ZADANIE =>
Przepisz bez zmian fragment poniższych rekordów, zaczynając od wiersza zawierającego „family: Cyperaceae”, a kończąc na wierszu zawierającym „family: Saxifragaceae”. Oba te wiersze także przepisz.

DANE WEJŚCIOWE =>
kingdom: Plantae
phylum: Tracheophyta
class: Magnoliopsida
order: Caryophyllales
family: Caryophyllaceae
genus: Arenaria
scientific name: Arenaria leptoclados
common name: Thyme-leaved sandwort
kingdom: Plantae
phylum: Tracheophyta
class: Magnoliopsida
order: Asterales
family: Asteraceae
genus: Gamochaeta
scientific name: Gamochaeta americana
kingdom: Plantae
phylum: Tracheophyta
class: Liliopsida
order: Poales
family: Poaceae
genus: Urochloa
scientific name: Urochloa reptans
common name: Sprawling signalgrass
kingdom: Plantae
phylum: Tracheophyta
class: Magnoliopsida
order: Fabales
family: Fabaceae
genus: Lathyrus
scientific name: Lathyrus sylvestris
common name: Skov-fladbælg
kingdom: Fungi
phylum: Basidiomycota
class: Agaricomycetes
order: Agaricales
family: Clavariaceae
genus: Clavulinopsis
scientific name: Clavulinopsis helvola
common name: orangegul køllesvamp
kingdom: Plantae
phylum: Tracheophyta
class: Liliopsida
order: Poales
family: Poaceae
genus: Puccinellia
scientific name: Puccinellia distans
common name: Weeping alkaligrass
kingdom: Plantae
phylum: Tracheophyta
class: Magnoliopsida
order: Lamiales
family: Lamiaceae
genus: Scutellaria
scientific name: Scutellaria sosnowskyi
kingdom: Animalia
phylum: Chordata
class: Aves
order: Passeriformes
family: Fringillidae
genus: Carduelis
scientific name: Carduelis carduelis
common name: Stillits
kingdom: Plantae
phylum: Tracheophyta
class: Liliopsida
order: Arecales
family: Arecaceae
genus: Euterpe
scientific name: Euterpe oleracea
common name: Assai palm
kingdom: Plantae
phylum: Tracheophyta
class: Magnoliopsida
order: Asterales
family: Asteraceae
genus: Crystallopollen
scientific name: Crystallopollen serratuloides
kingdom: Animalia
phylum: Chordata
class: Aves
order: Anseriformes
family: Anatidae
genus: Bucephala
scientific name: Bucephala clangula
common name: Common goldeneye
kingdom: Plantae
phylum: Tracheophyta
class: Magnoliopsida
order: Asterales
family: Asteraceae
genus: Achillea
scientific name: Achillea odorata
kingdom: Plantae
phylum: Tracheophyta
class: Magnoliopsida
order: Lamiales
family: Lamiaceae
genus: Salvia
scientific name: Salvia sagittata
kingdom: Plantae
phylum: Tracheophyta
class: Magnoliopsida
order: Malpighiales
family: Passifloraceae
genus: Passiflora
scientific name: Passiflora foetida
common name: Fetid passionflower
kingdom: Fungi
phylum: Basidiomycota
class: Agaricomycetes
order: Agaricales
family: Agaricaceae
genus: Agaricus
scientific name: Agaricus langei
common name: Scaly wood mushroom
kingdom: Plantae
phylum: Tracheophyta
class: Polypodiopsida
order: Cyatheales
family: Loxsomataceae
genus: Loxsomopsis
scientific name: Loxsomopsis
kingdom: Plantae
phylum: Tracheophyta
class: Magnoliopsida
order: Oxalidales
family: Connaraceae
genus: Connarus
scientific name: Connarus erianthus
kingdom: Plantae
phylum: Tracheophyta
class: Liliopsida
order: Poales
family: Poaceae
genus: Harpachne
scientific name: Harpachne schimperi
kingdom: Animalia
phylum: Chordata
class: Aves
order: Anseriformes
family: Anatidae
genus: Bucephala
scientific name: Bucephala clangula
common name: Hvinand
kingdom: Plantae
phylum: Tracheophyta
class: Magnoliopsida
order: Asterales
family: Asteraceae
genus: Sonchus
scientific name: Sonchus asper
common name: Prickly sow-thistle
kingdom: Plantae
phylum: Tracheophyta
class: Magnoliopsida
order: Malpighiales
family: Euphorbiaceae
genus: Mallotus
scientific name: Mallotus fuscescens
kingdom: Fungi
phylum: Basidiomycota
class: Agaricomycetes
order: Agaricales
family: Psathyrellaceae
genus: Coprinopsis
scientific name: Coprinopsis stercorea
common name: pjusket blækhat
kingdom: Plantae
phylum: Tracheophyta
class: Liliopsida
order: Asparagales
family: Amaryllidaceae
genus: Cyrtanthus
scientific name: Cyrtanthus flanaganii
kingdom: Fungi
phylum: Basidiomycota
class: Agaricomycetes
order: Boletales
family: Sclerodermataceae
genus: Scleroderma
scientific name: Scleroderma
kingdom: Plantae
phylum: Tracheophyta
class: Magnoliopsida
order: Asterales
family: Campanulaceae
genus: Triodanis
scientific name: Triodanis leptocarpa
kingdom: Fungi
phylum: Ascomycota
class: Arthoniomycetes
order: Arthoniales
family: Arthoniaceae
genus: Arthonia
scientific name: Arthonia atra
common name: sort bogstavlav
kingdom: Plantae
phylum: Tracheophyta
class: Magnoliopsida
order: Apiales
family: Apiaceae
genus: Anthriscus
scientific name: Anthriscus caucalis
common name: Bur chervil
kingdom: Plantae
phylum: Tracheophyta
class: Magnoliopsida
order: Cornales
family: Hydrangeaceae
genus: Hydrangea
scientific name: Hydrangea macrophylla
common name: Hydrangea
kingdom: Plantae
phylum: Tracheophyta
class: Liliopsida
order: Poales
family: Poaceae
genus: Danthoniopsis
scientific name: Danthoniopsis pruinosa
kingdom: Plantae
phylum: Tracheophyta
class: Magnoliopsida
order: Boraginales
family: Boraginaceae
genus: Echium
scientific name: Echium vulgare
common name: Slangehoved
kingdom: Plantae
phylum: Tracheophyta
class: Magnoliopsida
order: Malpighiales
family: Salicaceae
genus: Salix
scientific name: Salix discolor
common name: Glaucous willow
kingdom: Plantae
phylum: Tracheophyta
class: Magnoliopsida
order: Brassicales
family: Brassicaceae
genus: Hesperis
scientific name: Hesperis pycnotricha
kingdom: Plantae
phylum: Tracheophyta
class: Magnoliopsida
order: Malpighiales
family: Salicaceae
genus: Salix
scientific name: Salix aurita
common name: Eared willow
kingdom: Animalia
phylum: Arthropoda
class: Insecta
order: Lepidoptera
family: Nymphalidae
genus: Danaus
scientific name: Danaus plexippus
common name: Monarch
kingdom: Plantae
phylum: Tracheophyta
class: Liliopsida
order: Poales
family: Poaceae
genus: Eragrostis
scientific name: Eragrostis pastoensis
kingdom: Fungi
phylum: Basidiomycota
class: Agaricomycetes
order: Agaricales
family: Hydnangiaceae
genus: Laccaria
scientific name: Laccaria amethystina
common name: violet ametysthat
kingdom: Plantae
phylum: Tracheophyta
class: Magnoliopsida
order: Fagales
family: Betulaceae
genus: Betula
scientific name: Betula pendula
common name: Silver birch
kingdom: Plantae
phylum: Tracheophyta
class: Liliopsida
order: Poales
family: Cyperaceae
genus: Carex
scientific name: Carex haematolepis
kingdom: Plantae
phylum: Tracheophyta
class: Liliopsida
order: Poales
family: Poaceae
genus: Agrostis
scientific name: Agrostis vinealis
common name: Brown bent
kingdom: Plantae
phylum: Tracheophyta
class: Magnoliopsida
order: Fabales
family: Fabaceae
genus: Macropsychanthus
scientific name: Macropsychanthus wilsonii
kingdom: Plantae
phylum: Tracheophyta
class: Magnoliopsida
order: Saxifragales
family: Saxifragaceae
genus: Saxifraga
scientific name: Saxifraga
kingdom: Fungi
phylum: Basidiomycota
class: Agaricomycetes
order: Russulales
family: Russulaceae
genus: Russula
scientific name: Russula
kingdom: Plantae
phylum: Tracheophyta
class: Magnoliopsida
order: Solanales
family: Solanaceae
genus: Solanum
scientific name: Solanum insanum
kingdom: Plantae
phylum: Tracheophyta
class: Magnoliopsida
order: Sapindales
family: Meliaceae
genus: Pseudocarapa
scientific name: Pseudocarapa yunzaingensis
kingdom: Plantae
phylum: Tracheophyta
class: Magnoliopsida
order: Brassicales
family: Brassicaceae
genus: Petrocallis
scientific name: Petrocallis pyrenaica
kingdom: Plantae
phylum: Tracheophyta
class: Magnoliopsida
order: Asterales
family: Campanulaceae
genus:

ODPOWIEDŹ =>
family: Cyperaceae
genus: Carex
scientific name: Carex haematolepis
kingdom: Plantae
phylum: Tracheophyta
class: Liliopsida
order: Poales
family: Poaceae
genus: Agrostis
scientific name: Agrostis vinealis
common name: Brown bent
kingdom: Plantae
phylum: Tracheophyta
class: Magnoliopsida
order: Fabales
family: Fabaceae
genus: Macropsychanthus
scientific name: Macropsychanthus wilsonii
kingdom: Plantae
phylum: Tracheophyta
class: Magnoliopsida
order: Saxifragales
family: Saxifragaceae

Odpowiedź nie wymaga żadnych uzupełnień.